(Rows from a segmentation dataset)
********

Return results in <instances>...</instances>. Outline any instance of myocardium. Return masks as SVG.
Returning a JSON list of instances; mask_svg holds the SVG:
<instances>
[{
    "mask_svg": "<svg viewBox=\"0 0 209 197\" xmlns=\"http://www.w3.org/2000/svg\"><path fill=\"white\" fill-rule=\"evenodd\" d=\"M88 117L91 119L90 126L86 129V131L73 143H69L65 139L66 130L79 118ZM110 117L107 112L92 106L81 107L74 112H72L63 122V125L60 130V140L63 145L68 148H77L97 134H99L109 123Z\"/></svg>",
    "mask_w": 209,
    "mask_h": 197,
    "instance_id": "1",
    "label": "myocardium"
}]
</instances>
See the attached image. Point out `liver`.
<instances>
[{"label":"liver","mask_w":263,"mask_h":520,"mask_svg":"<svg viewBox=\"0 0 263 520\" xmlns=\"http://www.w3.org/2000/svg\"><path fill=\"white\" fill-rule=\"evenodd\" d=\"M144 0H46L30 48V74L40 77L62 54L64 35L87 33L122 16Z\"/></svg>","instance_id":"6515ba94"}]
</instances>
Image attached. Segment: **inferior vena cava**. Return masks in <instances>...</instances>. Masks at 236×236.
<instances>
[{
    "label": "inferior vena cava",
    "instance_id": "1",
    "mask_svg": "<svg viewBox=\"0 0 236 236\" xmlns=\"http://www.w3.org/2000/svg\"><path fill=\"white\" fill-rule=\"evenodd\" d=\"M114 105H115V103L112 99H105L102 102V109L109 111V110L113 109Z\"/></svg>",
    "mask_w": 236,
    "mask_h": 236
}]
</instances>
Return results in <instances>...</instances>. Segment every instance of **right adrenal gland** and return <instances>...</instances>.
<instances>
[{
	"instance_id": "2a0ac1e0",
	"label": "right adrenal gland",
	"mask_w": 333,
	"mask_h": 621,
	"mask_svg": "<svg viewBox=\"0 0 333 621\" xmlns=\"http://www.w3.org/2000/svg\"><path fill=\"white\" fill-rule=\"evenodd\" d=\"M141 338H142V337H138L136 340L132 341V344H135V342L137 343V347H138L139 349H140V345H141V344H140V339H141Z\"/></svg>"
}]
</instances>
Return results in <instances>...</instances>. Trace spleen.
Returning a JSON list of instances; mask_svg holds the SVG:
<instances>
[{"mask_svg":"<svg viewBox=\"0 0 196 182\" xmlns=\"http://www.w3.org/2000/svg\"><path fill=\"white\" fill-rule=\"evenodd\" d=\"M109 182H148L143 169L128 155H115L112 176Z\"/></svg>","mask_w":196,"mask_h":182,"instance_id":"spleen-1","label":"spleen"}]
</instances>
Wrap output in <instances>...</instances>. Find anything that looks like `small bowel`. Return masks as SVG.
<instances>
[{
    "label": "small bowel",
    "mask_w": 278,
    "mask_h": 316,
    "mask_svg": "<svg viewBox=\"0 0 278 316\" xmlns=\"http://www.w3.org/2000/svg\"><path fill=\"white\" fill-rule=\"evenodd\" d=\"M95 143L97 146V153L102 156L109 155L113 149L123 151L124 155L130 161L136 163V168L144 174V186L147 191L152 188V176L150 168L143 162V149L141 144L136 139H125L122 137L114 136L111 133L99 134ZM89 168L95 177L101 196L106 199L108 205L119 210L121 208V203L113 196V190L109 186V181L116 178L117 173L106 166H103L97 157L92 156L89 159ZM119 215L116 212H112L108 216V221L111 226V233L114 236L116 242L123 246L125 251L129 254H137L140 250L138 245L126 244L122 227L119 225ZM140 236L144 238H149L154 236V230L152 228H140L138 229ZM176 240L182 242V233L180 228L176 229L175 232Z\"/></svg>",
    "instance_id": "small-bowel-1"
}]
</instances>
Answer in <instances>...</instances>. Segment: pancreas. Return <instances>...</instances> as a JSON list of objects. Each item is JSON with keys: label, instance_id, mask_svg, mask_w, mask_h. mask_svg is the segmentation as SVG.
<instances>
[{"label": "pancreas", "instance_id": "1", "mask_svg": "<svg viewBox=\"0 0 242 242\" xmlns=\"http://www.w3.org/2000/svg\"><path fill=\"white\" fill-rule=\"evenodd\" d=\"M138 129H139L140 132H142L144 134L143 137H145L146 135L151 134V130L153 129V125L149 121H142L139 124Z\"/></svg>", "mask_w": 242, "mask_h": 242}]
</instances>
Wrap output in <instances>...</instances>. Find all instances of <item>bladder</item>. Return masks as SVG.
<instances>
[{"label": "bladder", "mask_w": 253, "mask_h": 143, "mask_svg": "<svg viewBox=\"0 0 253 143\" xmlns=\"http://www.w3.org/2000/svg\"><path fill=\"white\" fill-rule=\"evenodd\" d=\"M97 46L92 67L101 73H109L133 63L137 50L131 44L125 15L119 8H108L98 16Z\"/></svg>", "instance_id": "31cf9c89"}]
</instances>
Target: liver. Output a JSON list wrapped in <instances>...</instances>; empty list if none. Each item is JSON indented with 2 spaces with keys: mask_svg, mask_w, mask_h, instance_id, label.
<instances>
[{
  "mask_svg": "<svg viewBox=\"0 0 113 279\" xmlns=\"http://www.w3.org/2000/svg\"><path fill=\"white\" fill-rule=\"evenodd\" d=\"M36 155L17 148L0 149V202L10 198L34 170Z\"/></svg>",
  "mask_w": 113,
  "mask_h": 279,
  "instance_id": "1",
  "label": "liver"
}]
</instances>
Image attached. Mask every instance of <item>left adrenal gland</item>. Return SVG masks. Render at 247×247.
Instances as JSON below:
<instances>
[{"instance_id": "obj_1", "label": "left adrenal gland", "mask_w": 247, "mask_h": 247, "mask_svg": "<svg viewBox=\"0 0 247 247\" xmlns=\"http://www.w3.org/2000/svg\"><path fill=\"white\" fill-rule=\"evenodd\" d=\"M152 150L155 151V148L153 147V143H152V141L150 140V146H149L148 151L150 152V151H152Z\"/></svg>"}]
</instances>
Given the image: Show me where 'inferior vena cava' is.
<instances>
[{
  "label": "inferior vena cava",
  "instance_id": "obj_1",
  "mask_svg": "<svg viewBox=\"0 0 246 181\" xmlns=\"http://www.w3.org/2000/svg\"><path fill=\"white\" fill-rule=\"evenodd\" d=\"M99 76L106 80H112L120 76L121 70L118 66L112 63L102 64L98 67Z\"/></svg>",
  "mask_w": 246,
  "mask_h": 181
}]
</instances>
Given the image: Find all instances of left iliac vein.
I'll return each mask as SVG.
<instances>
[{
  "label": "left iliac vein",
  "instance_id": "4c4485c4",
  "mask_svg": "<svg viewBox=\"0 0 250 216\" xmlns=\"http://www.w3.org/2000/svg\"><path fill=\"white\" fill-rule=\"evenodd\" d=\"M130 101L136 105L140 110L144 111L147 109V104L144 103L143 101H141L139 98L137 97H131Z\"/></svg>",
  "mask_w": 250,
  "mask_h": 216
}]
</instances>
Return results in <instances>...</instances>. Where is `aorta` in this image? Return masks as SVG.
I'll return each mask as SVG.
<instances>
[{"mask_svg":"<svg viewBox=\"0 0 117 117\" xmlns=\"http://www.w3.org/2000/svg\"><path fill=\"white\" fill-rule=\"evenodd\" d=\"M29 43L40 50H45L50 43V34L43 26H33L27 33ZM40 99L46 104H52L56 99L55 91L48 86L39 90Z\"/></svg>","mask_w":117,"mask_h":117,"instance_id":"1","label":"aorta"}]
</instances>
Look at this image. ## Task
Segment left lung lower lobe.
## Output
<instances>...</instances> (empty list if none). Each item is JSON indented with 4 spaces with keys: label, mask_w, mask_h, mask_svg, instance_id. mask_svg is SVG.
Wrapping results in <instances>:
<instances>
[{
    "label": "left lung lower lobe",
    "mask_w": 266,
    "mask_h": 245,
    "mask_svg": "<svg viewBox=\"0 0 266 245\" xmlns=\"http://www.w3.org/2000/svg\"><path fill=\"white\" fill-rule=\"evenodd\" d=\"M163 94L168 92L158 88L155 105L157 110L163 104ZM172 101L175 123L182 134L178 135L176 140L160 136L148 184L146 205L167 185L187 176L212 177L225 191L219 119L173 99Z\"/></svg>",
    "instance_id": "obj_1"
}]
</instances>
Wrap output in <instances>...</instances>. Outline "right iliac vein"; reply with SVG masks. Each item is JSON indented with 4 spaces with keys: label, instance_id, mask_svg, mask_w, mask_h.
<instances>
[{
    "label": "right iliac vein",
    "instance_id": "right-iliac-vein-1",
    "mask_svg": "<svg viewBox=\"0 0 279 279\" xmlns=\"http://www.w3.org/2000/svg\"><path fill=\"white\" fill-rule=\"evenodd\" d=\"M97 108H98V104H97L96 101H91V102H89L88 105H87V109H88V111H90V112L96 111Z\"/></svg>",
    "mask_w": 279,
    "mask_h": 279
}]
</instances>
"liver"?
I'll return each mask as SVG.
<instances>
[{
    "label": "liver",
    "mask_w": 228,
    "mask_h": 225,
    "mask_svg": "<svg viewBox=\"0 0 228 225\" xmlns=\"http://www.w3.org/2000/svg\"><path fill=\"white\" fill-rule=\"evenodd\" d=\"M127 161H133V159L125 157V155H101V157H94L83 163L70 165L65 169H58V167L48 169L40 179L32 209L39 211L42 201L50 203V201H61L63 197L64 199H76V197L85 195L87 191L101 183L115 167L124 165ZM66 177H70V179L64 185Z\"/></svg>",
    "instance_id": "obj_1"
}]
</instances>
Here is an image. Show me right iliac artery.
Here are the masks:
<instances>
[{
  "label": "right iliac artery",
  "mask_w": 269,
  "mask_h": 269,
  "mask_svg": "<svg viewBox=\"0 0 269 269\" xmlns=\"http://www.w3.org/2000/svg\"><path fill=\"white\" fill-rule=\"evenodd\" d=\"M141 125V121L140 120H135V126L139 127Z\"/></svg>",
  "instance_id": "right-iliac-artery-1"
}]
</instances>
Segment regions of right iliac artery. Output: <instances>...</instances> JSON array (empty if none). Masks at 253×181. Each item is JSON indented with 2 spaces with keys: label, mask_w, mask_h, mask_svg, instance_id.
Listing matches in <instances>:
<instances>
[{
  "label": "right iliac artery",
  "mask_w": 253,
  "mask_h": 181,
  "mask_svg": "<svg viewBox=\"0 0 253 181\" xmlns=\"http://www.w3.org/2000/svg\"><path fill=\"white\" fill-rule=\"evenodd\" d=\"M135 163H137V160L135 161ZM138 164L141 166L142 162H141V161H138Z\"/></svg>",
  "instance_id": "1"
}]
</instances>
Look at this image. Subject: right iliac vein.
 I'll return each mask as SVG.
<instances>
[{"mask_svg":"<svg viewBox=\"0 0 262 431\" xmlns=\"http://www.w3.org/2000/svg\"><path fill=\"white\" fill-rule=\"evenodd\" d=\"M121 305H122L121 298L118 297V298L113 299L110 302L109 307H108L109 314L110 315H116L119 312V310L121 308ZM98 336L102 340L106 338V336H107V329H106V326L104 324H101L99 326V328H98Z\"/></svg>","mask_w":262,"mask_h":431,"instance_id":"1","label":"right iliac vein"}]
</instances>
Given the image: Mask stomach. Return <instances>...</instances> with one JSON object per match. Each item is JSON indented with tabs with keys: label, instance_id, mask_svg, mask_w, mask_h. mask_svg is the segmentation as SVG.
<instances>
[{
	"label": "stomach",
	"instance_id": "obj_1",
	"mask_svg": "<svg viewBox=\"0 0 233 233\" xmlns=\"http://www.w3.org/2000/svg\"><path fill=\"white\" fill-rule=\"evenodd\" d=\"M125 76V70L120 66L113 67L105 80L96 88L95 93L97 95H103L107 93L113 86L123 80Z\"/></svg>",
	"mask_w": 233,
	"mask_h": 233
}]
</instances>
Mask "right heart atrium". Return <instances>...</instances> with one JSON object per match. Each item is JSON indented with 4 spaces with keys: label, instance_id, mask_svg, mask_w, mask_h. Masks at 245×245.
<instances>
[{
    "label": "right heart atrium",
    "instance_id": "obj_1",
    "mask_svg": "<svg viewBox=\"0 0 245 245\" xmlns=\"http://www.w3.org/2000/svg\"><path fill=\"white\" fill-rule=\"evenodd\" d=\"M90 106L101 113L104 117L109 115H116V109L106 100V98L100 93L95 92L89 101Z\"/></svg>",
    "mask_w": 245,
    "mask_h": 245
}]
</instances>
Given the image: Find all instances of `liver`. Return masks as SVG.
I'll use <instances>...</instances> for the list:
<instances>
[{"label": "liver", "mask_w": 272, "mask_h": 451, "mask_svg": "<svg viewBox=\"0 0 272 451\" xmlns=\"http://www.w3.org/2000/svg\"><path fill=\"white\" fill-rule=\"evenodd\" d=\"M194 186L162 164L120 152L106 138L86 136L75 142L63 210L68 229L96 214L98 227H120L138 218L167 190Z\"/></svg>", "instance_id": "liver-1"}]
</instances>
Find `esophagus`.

********

Brief: Show every line of the entries above that contains the string "heart". Treat uppercase and lowercase letters as distinct when matching.

Result of the task:
Mask "right heart atrium". Return <instances>...</instances> with one JSON object per match. Each item is JSON indented with 4 spaces with keys: label, instance_id, mask_svg, mask_w, mask_h. Masks at 245×245.
    "label": "right heart atrium",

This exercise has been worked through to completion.